The collaboration is significant because it is Axiom’s first partnership with a law firm (the provider has heretofore positioned itself as “the anti-law firm”). It is also noteworthy because it follows A&O’s collaboration with Deloitte and is additional evidence that collaboration is fast becoming a norm if not a mandate.
- Deloitte and Kira Systems: Deloitte has partnered with Candian-based Kira Systems to apply artificial intelligence (AI) to legal delivery. Deloitte had used Kira’s platform internally and liked it so much they decided to partner with Kira. This will enable Deloitte to conduct due diligence and other document-centric tasks far more efficiently and cost effectively for clients.
This pairing is noteworthy because it involves the deployment of AI in legal delivery and marks another step by Deloitte into legal services. Earlier this month, Clifford Chance and Kira announced a similar partnering agreement, another instance of AI being harnessed to tackle select “legal” tasks.
- DLA and Lawyers on Demand (LOD): DLA, one of the world’s largest law firms, has forged a partnership with LOD, a UK based legal staffing company. DLA became the first major law firm to formally partner with a staffing company, tapping into the 500 plus attorneys of LOD, most of whom are alumni/ae of large firms. The objective is to integrate LOD’s “agile” attorneys billed at significantly lower price points than DLA for commensurate tasks. The early results of the collaboration have been so favorable that the two providers announced the expansion of the partnering arrangement into Asia. And it’s a safe bet that the US market may soon be next up.
This collaboration is noteworthy for several reasons: (1) one of the world’s largest law firms (by headcount, revenue, and offices) acknowledges that it can no longer be competitive operating as a “big-box store;” (2) the traditional law firm structure cannot compete with corporatized service providers on price (and, many would argue, IT and process expertise); (3) the legal market needs junior lawyers but not at the prices charged by large law firms; and (4) lawyers are increasingly working from legal providers other than law firms.
What Does Collaboration Mean?
Collaboration is a sign of a maturing– changing–legal services industry. Buyers not only expect more “bang for the buck” but also expertise that fits the task. That expertise can be broken down into: (1) legal; (2) IT; and (3) process. Law firms remain competitive at the high-end of legal expertise, but not so at the more junior levels. That’s where the agile providers come in (DLA and LOD). And with regard to technology and process, law firms tend to lag; that explains why the smart ones are partnering with providers and so meld IT and process expertise with the firms’ differentiated legal capability.

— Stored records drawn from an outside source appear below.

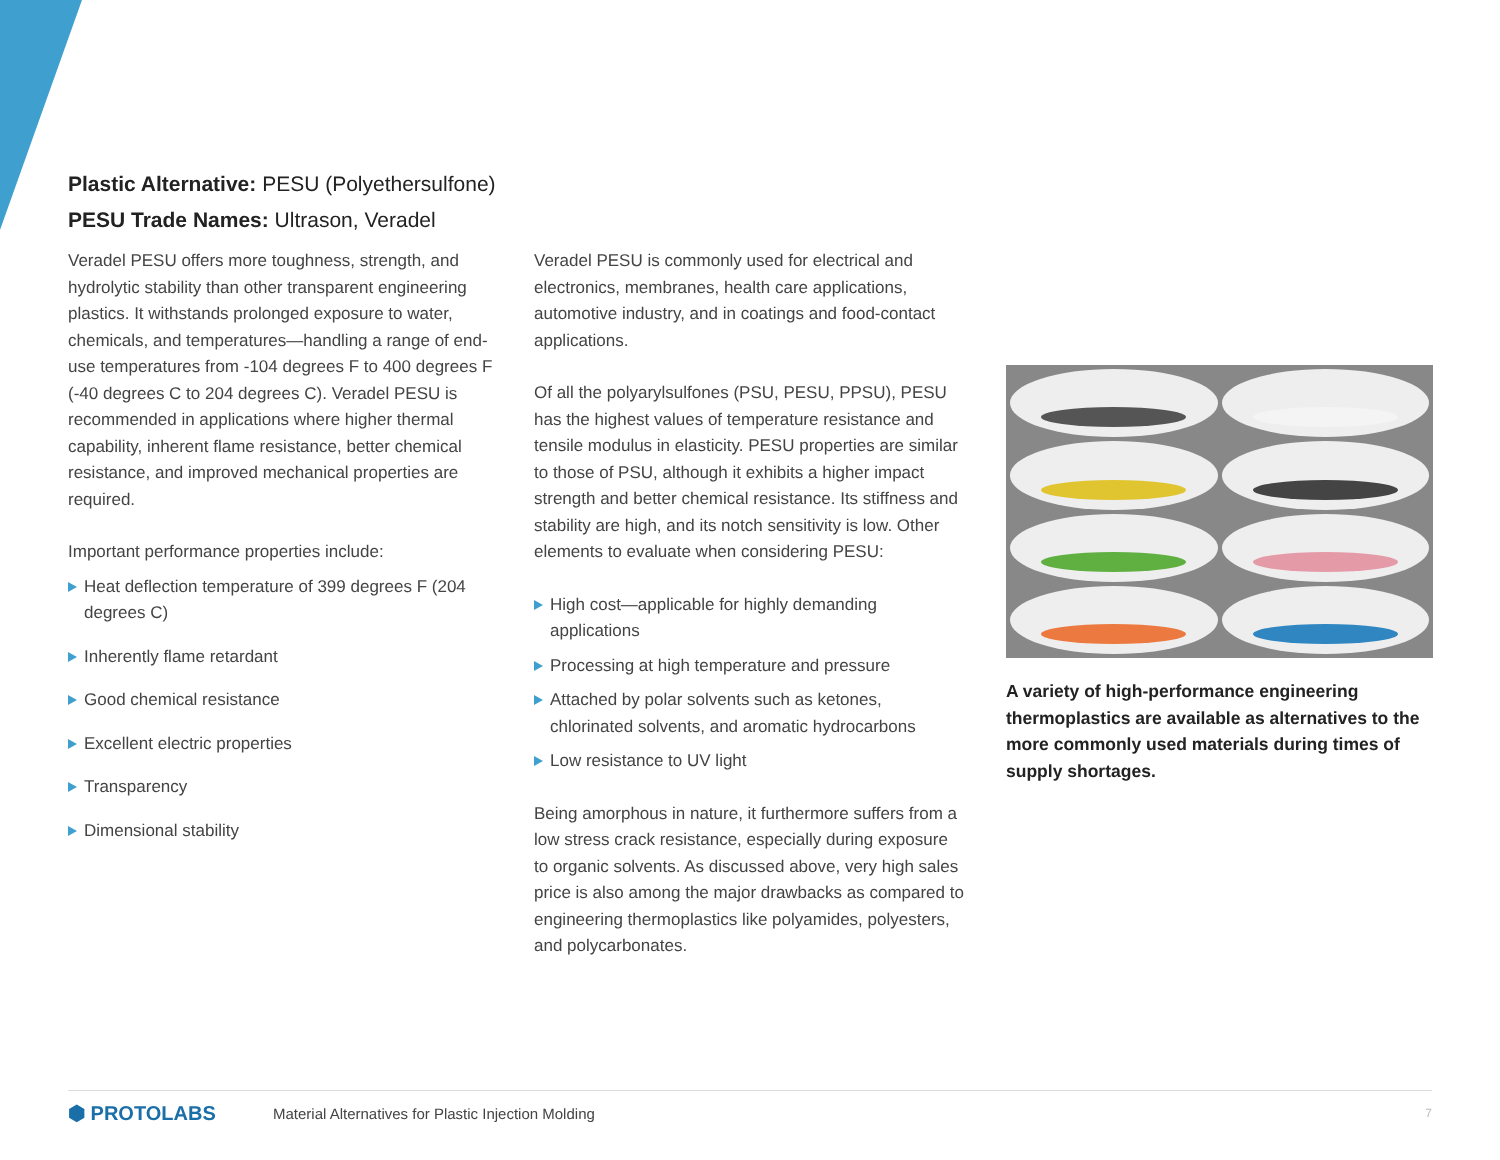Plastic Alternative: PESU (Polyethersulfone)
PESU Trade Names: Ultrason, Veradel
Veradel PESU offers more toughness, strength, and hydrolytic stability than other transparent engineering plastics. It withstands prolonged exposure to water, chemicals, and temperatures—handling a range of end-use temperatures from -104 degrees F to 400 degrees F (-40 degrees C to 204 degrees C). Veradel PESU is recommended in applications where higher thermal capability, inherent flame resistance, better chemical resistance, and improved mechanical properties are required.
Important performance properties include:
Heat deflection temperature of 399 degrees F (204 degrees C)
Inherently flame retardant
Good chemical resistance
Excellent electric properties
Transparency
Dimensional stability
Veradel PESU is commonly used for electrical and electronics, membranes, health care applications, automotive industry, and in coatings and food-contact applications.
Of all the polyarylsulfones (PSU, PESU, PPSU), PESU has the highest values of temperature resistance and tensile modulus in elasticity. PESU properties are similar to those of PSU, although it exhibits a higher impact strength and better chemical resistance. Its stiffness and stability are high, and its notch sensitivity is low. Other elements to evaluate when considering PESU:
High cost—applicable for highly demanding applications
Processing at high temperature and pressure
Attached by polar solvents such as ketones, chlorinated solvents, and aromatic hydrocarbons
Low resistance to UV light
Being amorphous in nature, it furthermore suffers from a low stress crack resistance, especially during exposure to organic solvents. As discussed above, very high sales price is also among the major drawbacks as compared to engineering thermoplastics like polyamides, polyesters, and polycarbonates.
A variety of high-performance engineering thermoplastics are available as alternatives to the more commonly used materials during times of supply shortages.
⬢ PROTOLABS
Material Alternatives for Plastic Injection Molding
7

Collaboration is part of a strategy for law firms to recast themselves. They must first decide upon their areas of differentiated legal expertise and then collaborate with providers that offer specialized IT and process skills to complement it. Likewise, service company collaboration with law firms can benefit clients as well as the partnering providers.
Conclusion
It remains to be seen whether law firms or service providers become “the straw that stirs the drink,” the integrators of legal delivery. My bet is on multidisciplinary professional service providers, especially the Big Four. But no matter who emerges as the big dog in the space, some form of collaboration will persist. So it’s a good time for all providers–and consumers–to be taking a hard look at collaborative opportunities.